Anybody can get money
February 10, 2016
“Welcome to the College Board’s Scholarship Search! Find scholarships, other financial aid and internships from more than 2,200 programs, totaling nearly $6 billion.” Euphoria is born.
Unfortunately, according to the National Association of Student Financial Aid
Administrators (NASFAA), roughly 85% of the money cited in this number is drawn from unused employer tuition benefits, which means that this money is generally unavailable to the generic high school student. ‘$6.6 billion in unclaimed scholarships’ is purely myth.
The remaining money refers to grants and scholarships offered by the government or private organizations. Euphoria dissipates and the general competition of meeting more requirements for need-based and merit-based awards elevates to a higher level.
Students flock apprehensively towards applications for bizarre scholarships such as the $2,500 offer from Duck Tape for “the best duct tape prom outfit,” or Jif’s $25,000 offer to whomever can make the “most creative sandwich.”
Others find a different coping mechanism, which reverts them into the turtle shell of doubt at the vision of any financial aid opportunities open before them.

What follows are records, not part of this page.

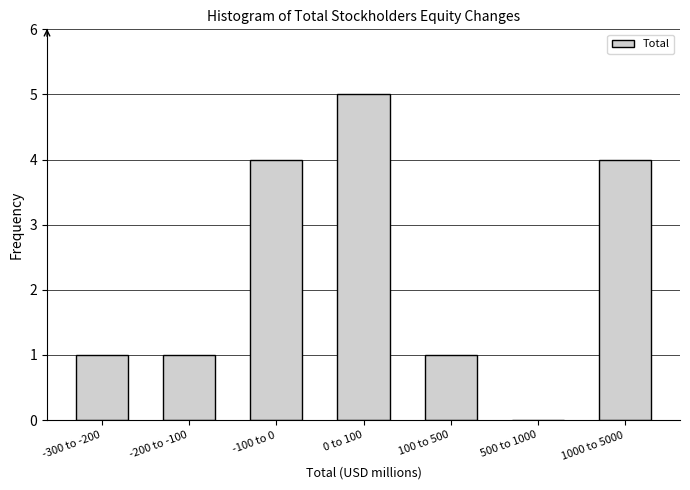

Reading left to right, extract all data points from this chart.

-300 to -200=1	-200 to -100=1	-100 to 0=4	0 to 100=5	100 to 500=1	500 to 1000=0	1000 to 5000=4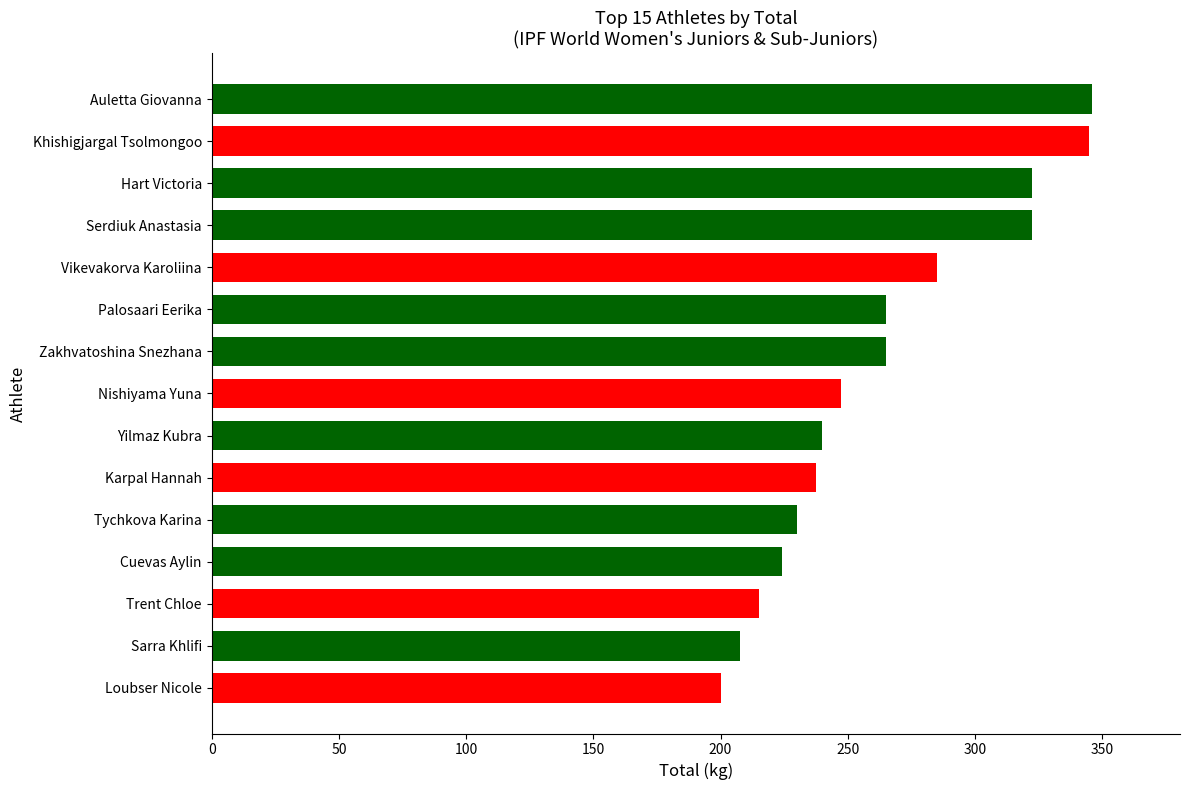

Does the chart contain stacked bars?

No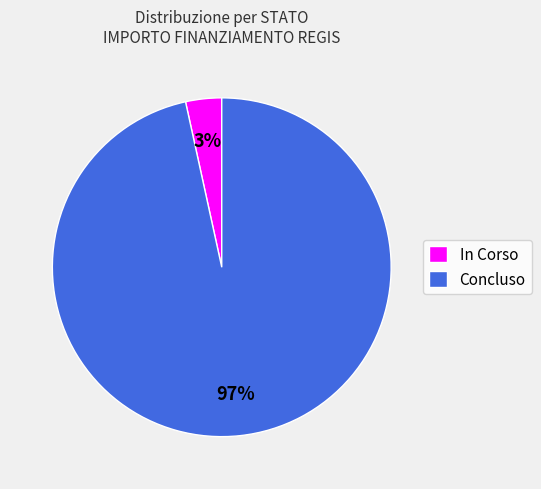

Does any single category account for the majority?

Yes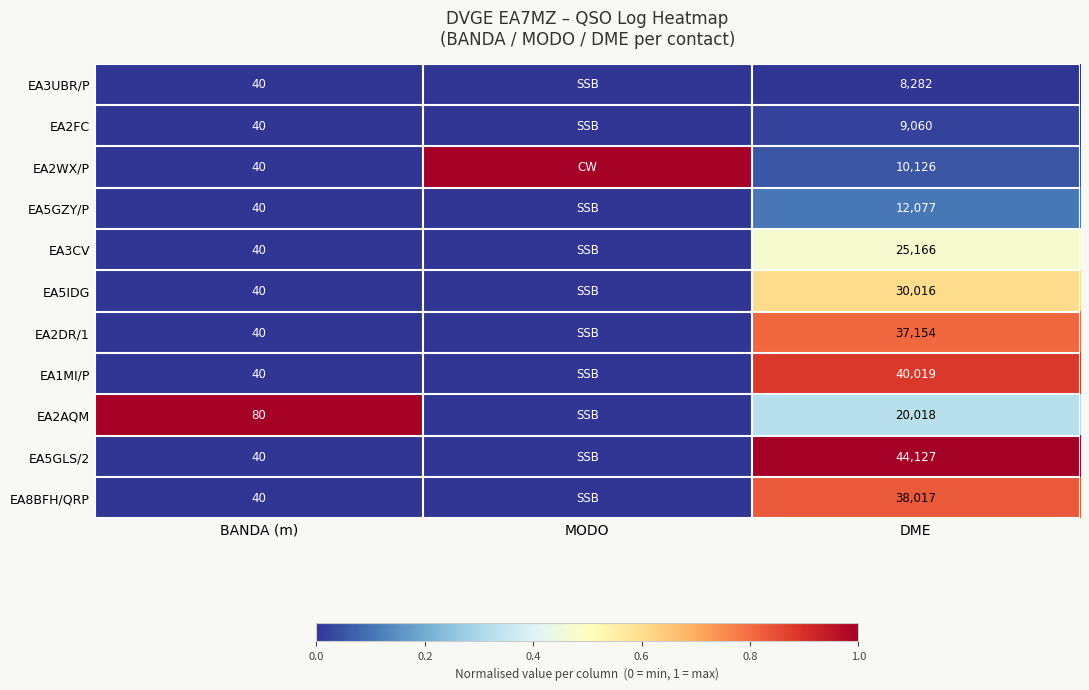

The EA5IDG series shows 30016 at DME. True or false?

True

College adviser, Michael Daniel said about the intrinsic battle students often stress during scholarship applications,“They [think], ‘oh, I should apply for this scholarship, but this other person who is smarter than me is applying, too. So I won’t get it.’”
Daniel clears the air concerning this general insecurity, and provides advice in overcoming it. “Come talk to me,” he says, “apply for as many scholarships as you can, you never know what kind you are going to get.”

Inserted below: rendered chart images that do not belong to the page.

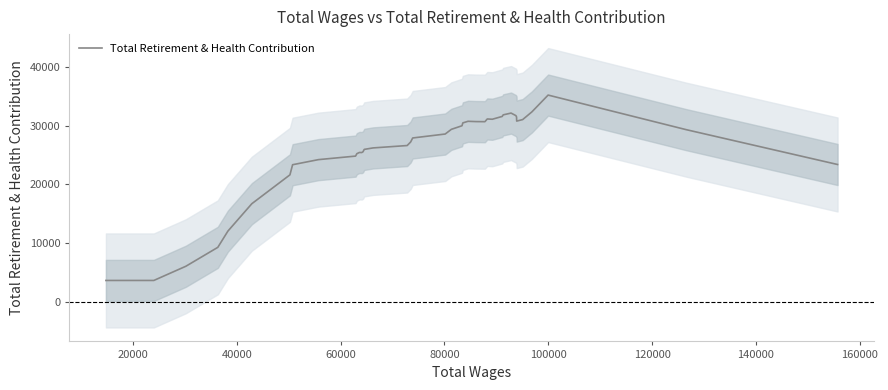

What is the minimum value for Total Retirement & Health Contribution?

3634.6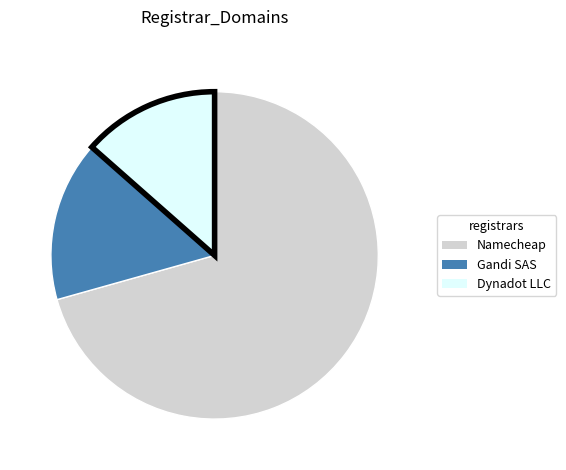

Is there a majority slice in this chart?

Yes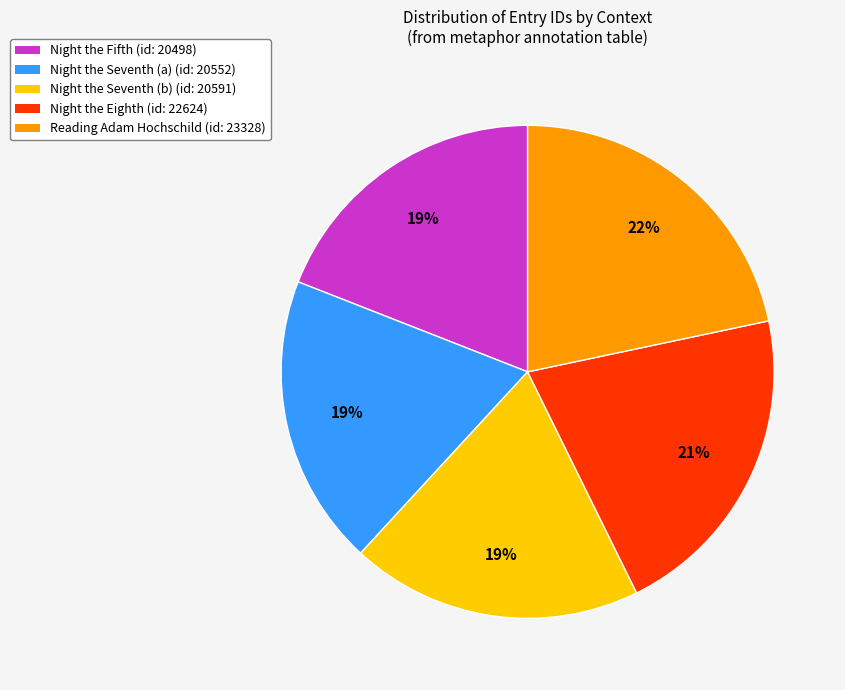

Which category has the biggest portion of the pie?

Reading Adam Hochschild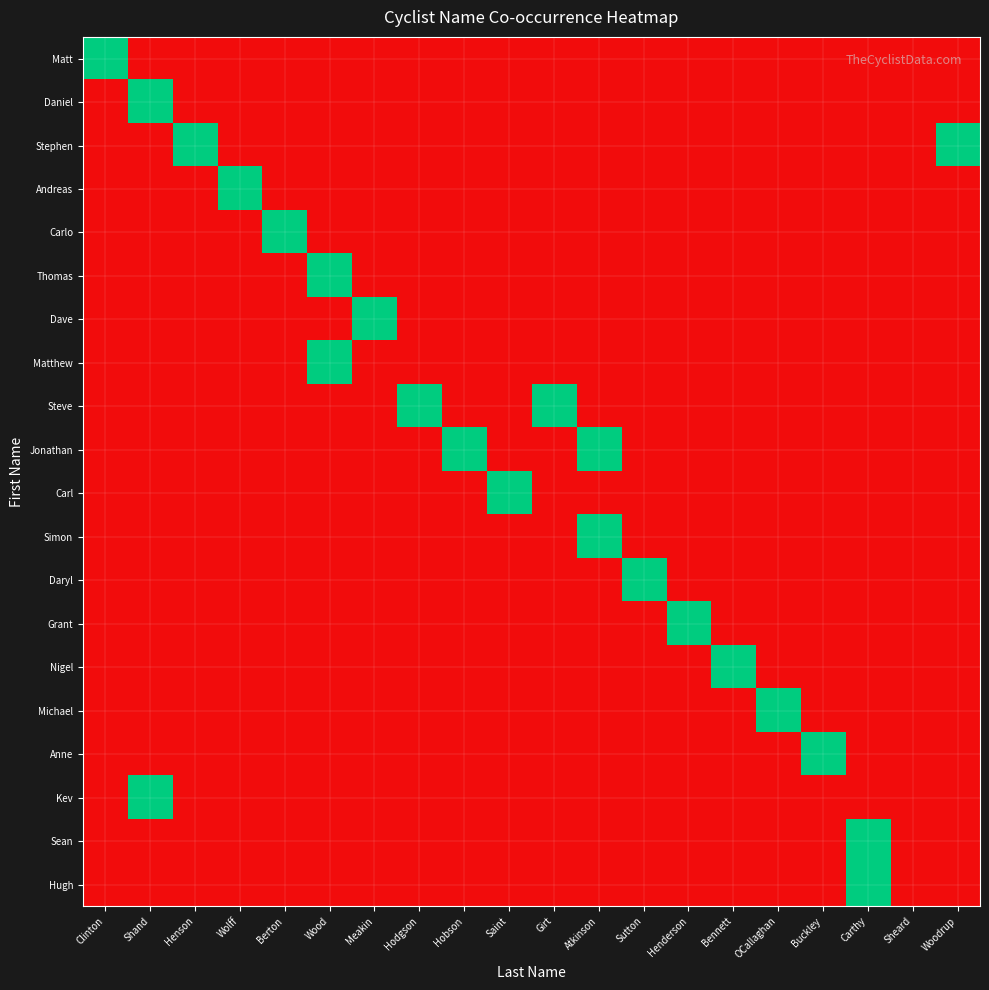

What is the difference between the highest and lowest values at OCallaghan?

1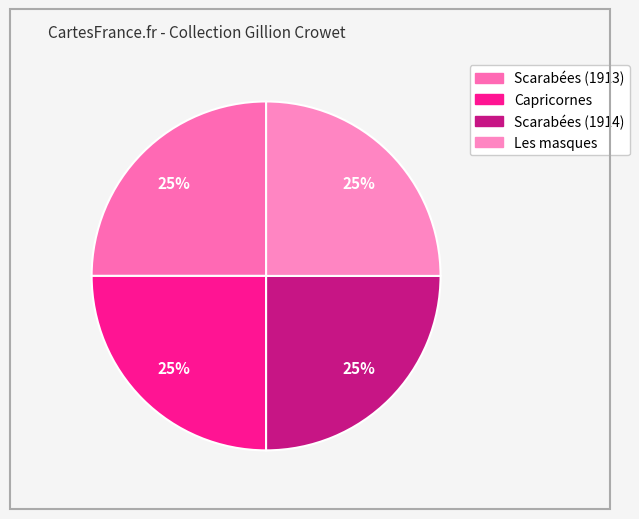

How many segments does this pie chart have?

4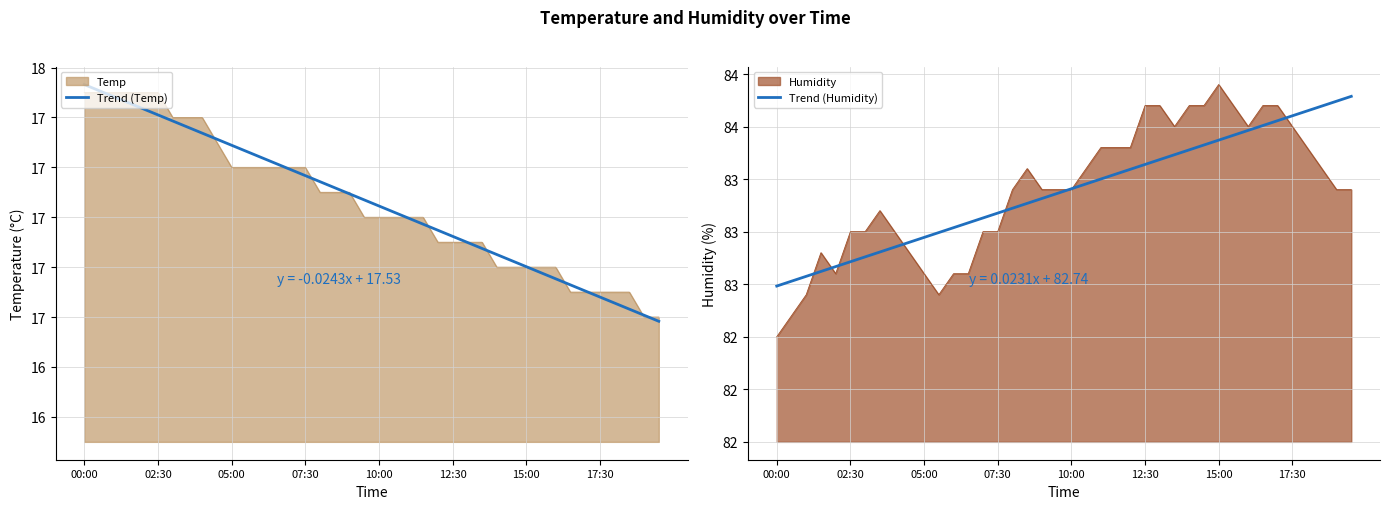

How many distinct data groups are displayed?

2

Also, major misconceptions revolve around the idea that scholarships are aimed towards racial minorities or extreme-achieving academics, and are thusly unavailable to ‘the average white male.’ According to an analysis done by finaid.org, 6.2% of all recipients of all private scholarships are Caucasian, and the real total of minorities receiving private scholarships are at 4.4%.

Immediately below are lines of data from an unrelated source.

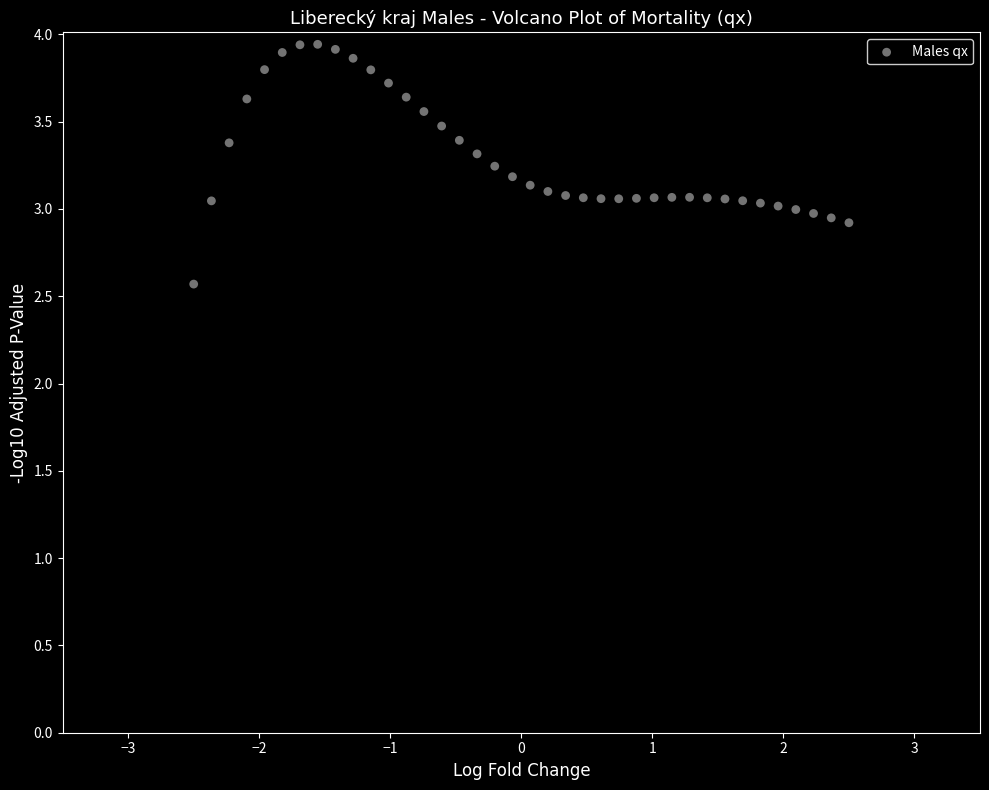

What is the range of Y values (max minus min)?

1.4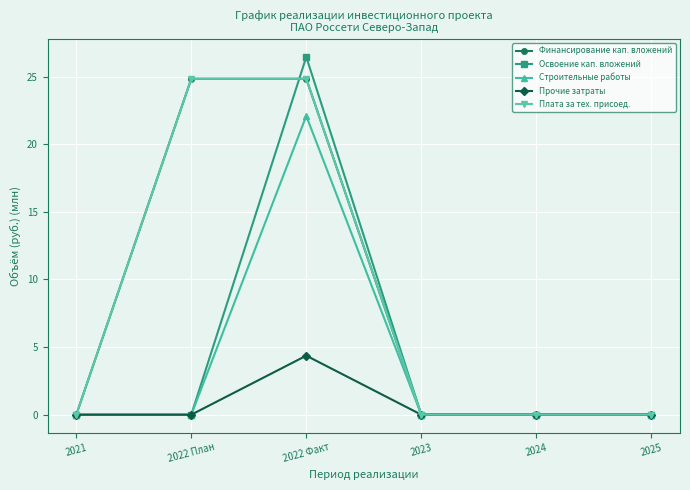

What is the maximum value shown in the chart?

26.5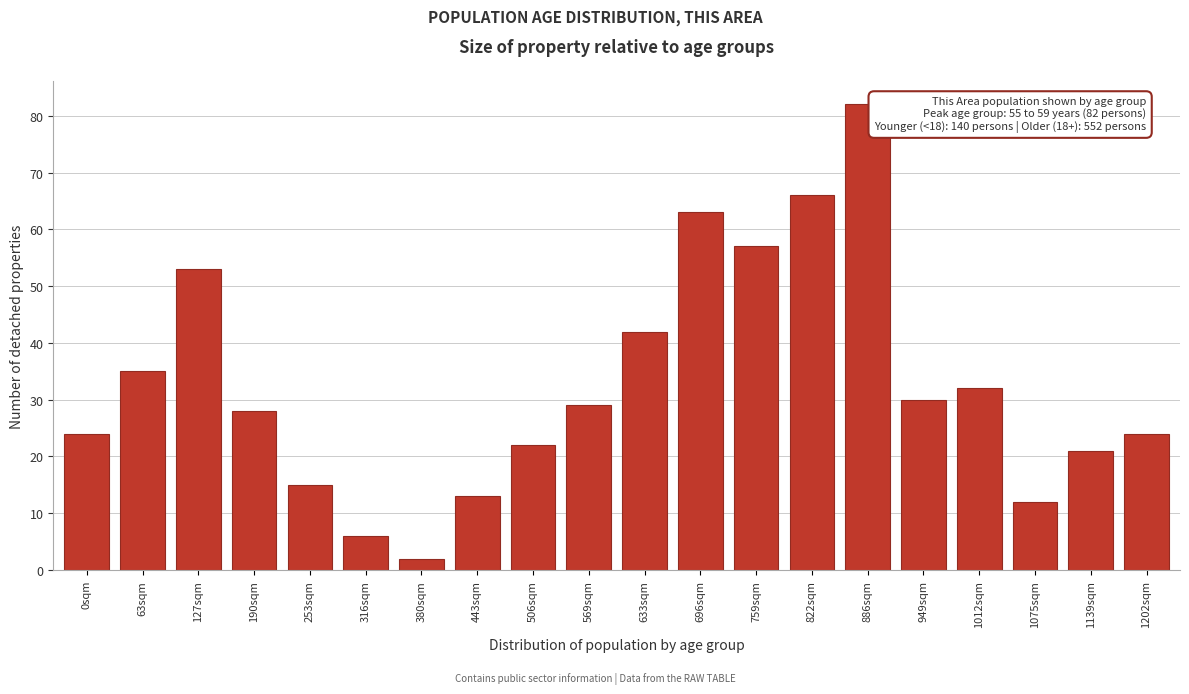

Reading left to right, list all the values displayed in this chart.

24	35	53	28	15	6	2	13	22	29	42	63	57	66	82	30	32	12	21	24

The scholarship game is still just as open as always, just not in the way previously conceived. Reality might not genuinely entail $7 billion dollars waiting for anyone to jump into like a ball-pit at Chuck E. Cheese’s, but the more one wills oneself to treat it as a search instead of a game, the more rewarding the prize.
An avid scholarship applicant herself, senior Vicky Nguyen explains the system behind a process of successful application, “[When] I see a scholarship I am interested in, I write it down,” she said. “I find the due date, I put them in a list, and whatever is due first, or which ever takes longer, I do first.” Nguyen then plays the waiting game, most results and acceptances arrive in March.